According to Gail Garber, executive director at Hawks Aloft, there are a handful of different hawks and falcons that you might find around Albuquerque. “Pretty much, if it’s in the city, it’s gonna be a Cooper’s hawk,” Garber says. “Pretty much every park in the whole city has large trees and almost every single park in the entire city has a pair of Cooper’s hawks [that] live there and build a nest there.”
Garber says Cooper’s hawks are bird-eating birds and capitalize on people who like to feed birds in their backyards. “That creates an all-you-can-eat cafeteria for this particular bird,” says Garber.
There are also small falcons in town named American kestrels. Garber says the American kestrels are “cavity nesters,” meaning they will build their nests in places like cracks in the highway or possibly a hole in an eave in your home. Plus, American kestrels eat mostly insects, lizards, mice, as well as small birds.
Along with Cooper’s hawks and American kestrels, you might come across a Swainson’s hawk. They’re large hawks with a wingspan of around four feet and build huge nests in the tops of cottonwood trees. “They usually have two babies. They’re generally not aggressive,” says Garber. “They primarily prey on small mammals like rabbits, rodents, and insects.”
Garber says the Swainson’s hawks have been known to do something called ‘prey switching’ where they change what they eat based on availability. “If you’ve ever lived anywhere where in the middle of the summer, we suddenly have a bloom of grasshoppers, they switch. They prey switch and will mostly eat grasshoppers,” says Garber.
She says these birds aren’t likely to attack you or your pets. “It’s a myth that birds can catch and carry off small children; small dogs. So birds have hollow bones as an adaptation for flight and they can only carry about one-third of their weight in flight. This means that a great horned owl, which is the heaviest bird we have here, weighs about two pounds. Maybe three pounds,” Garber says. “So it could only fly away with one pound or half a pound.”
Basically, hawks won’t bother you if you don’t bother them especially when the mother hawk is incubating her eggs. “She’s trying to protect her babies, that’s what it is. And she views humans because we have forward-facing binocular vision, so we have predator eyes,” says Garber. “So, from the bird’s point of view, we are predators…even though we have lived in peace with her for the past two months. It’s like a switch flips in her head and she can’t help herself.”

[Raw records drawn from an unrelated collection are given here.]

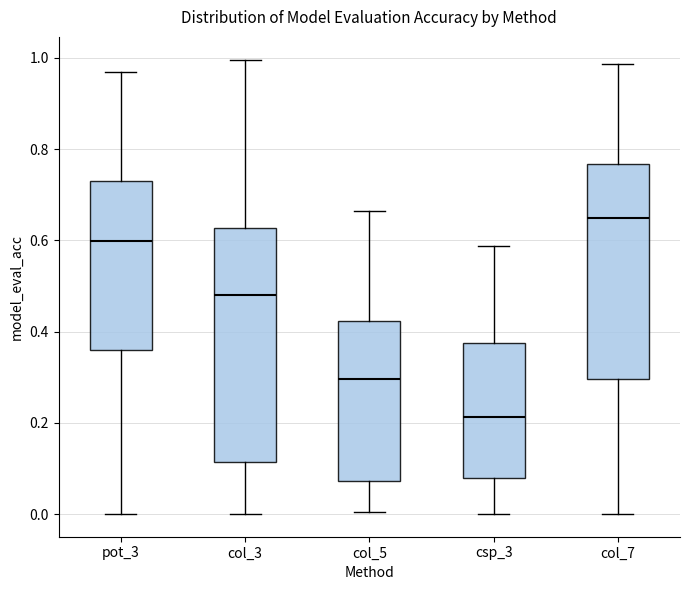

Comparing the boxes themselves (not the whiskers), which one is the tallest?

col_3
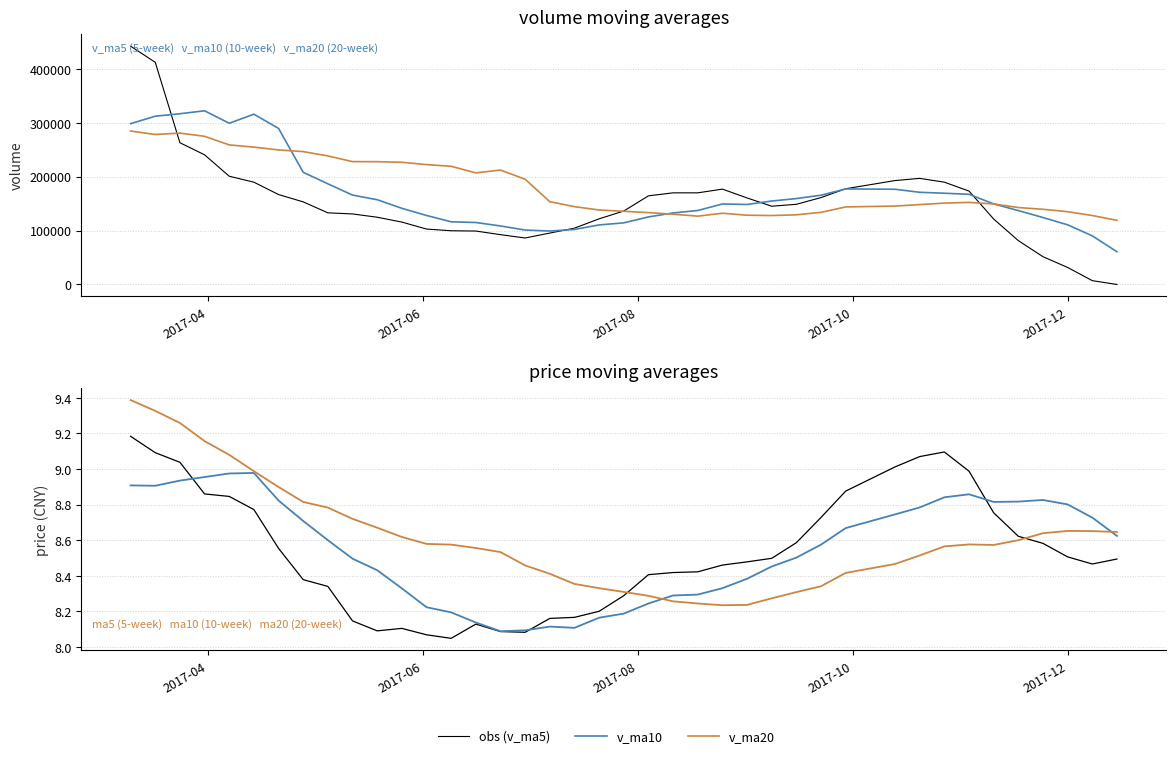

Where is the first local minimum for v_ma20?

2017-06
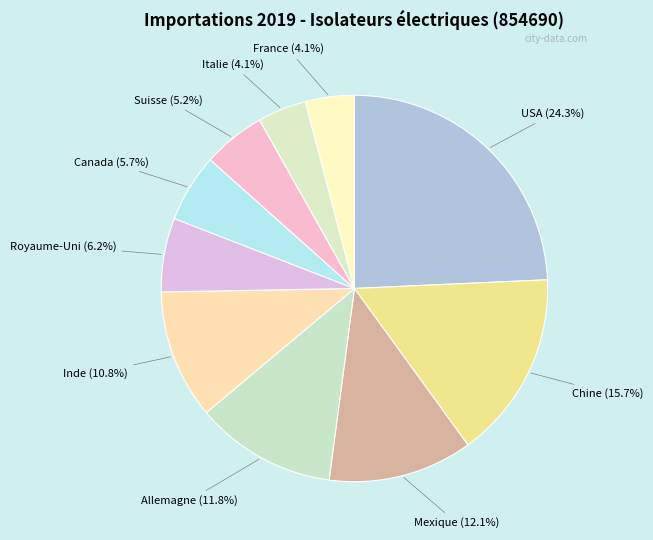

To the nearest percent, what is the difference between the largest and smallest slice percentages?

20%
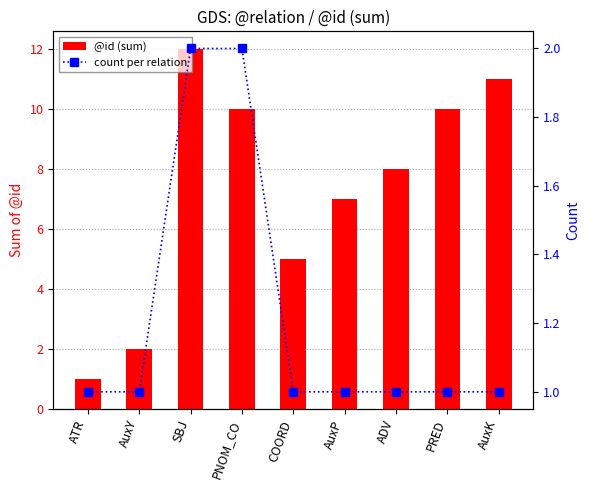

At AuxP, list the series in order from smallest to largest.

count per relation, @id (sum)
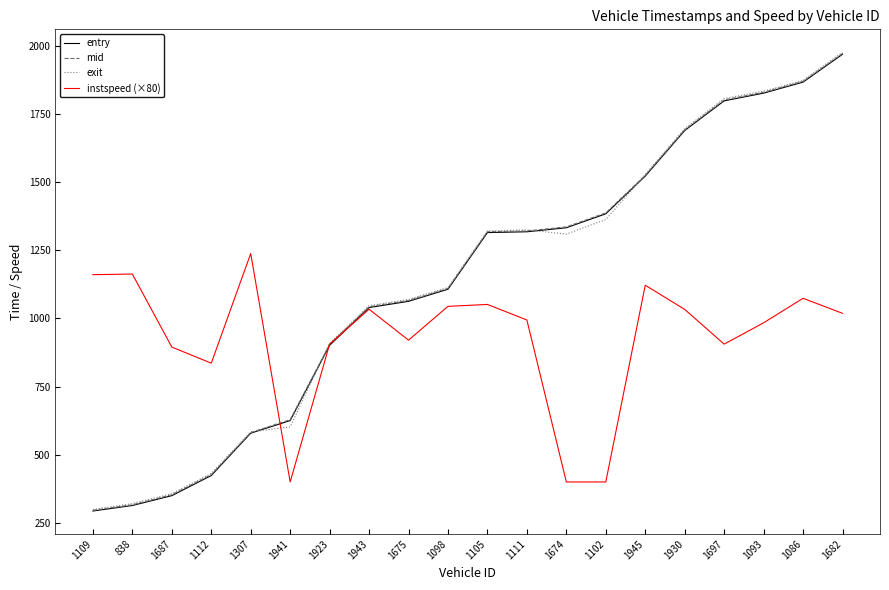

Is it true that instspeed (×80) equals 984.1 at 1093?

True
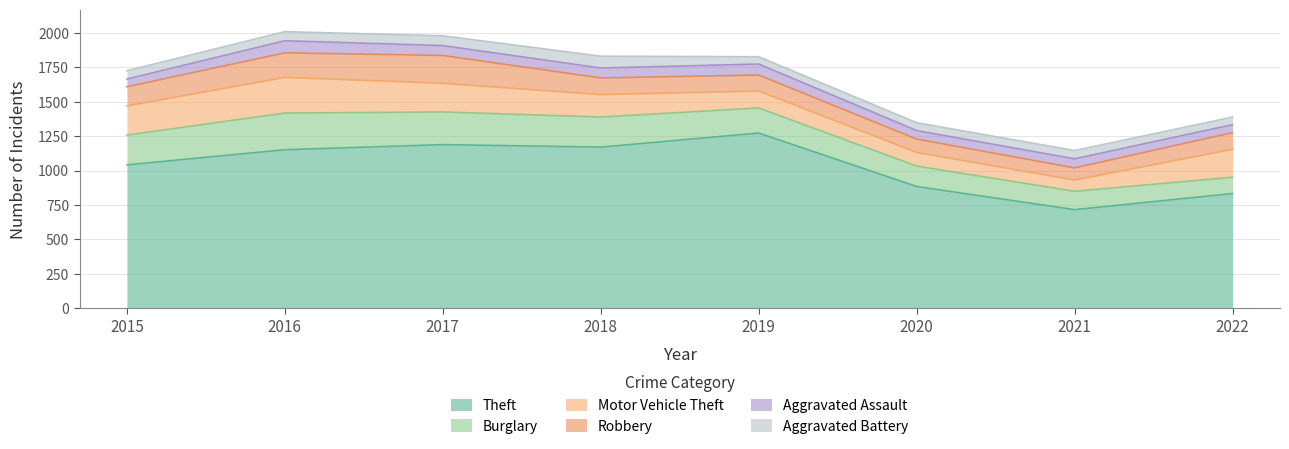

Is it true that Robbery equals 121 at 2018?

True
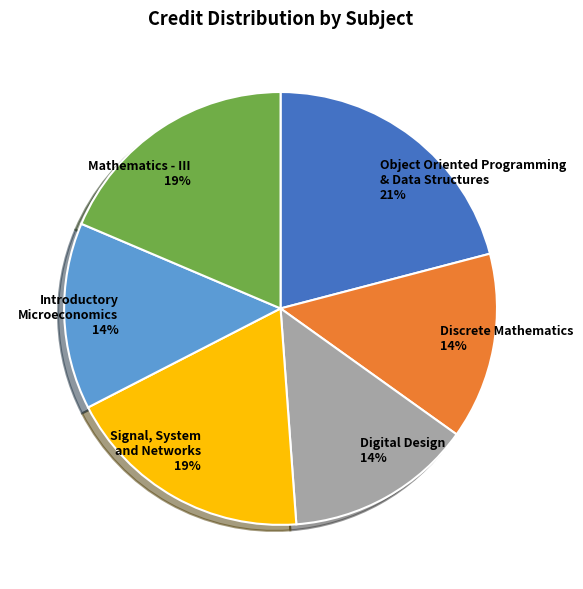

What percentage is the Mathematics - III slice, to the nearest percent?

19%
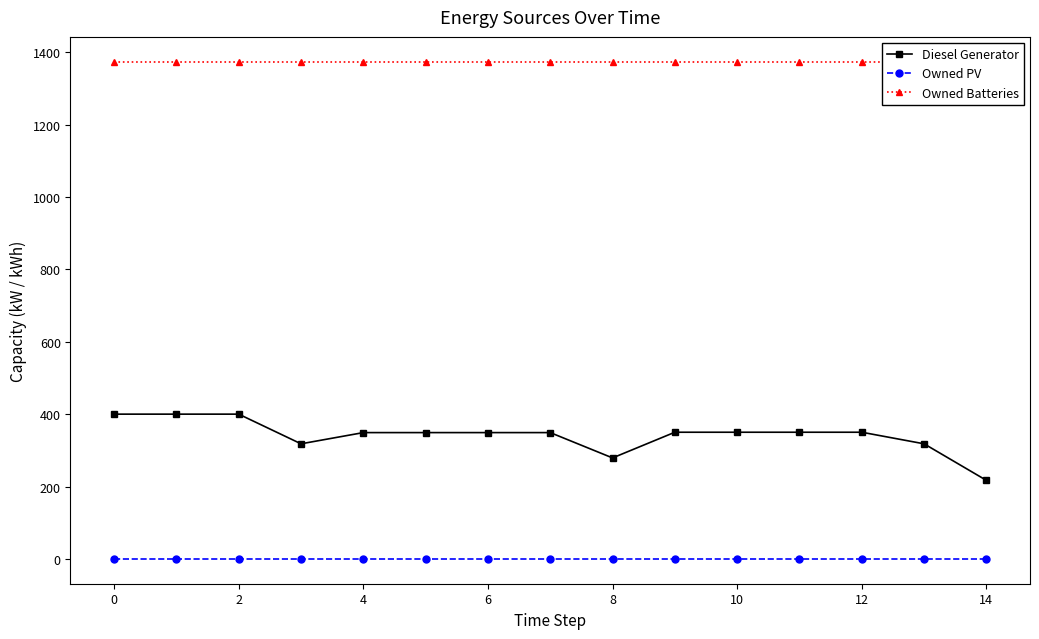

What is the highest value of the Diesel Generator series?

400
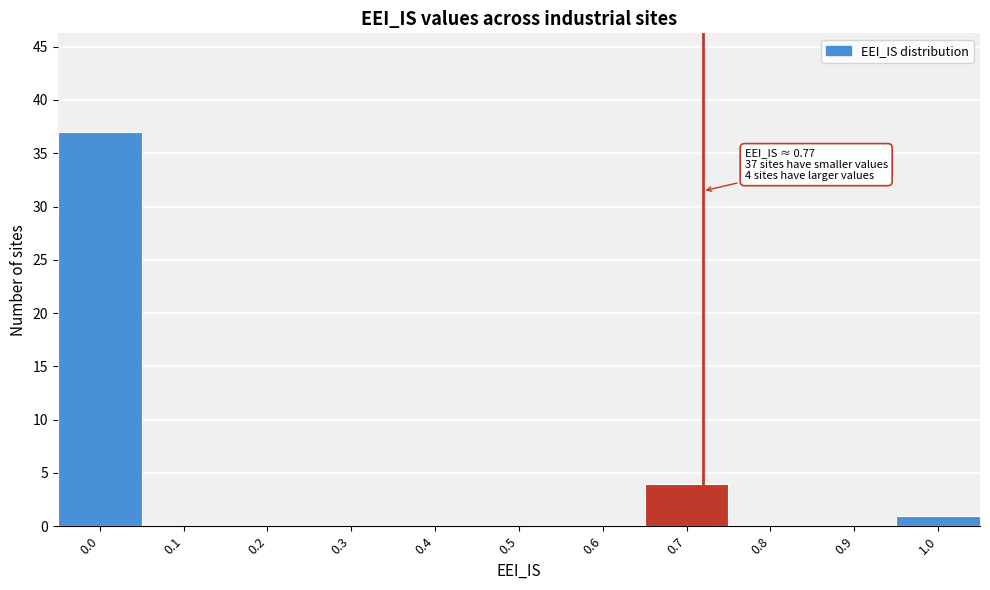

Reading left to right, list all the values displayed in this chart.

0.0=37	0.1=0	0.2=0	0.3=0	0.4=0	0.5=0	0.6=0	0.7=4	0.8=0	0.9=0	1.0=1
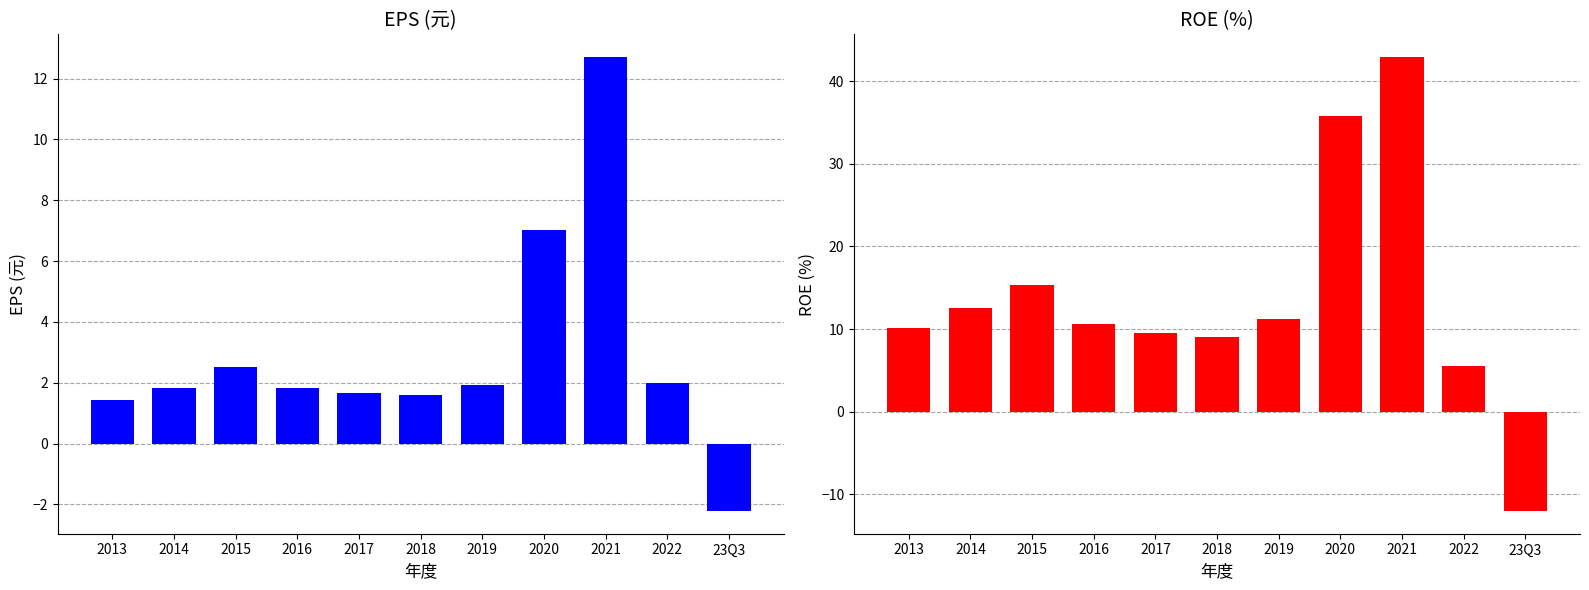

The EPS(元) series shows 1.8 at 2016. True or false?

True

Garber says, if you do have a problem hawk in your yard, the best plan of action is to remove the nest after the hawks have moved on for the season. When the birds come back, most likely in March, the homeowner not wanting the birds should take down the nest as soon as they see it being built. “Birds can build a whole nest in about three days,” Garber says. “So they’re fast. They don’t have anything else to do all day long except build that nest.”
Once the birds make their nest and lay their eggs, protections from the Migratory Bird Treaty Act of 1918 kick in and there’s not much homeowners can do. If you do have a problem hawk that does show aggression, Garber suggests carrying an umbrella or wearing a hat when you go outside but try to leave the hawk family alone if you weren’t able to get the nest down in time.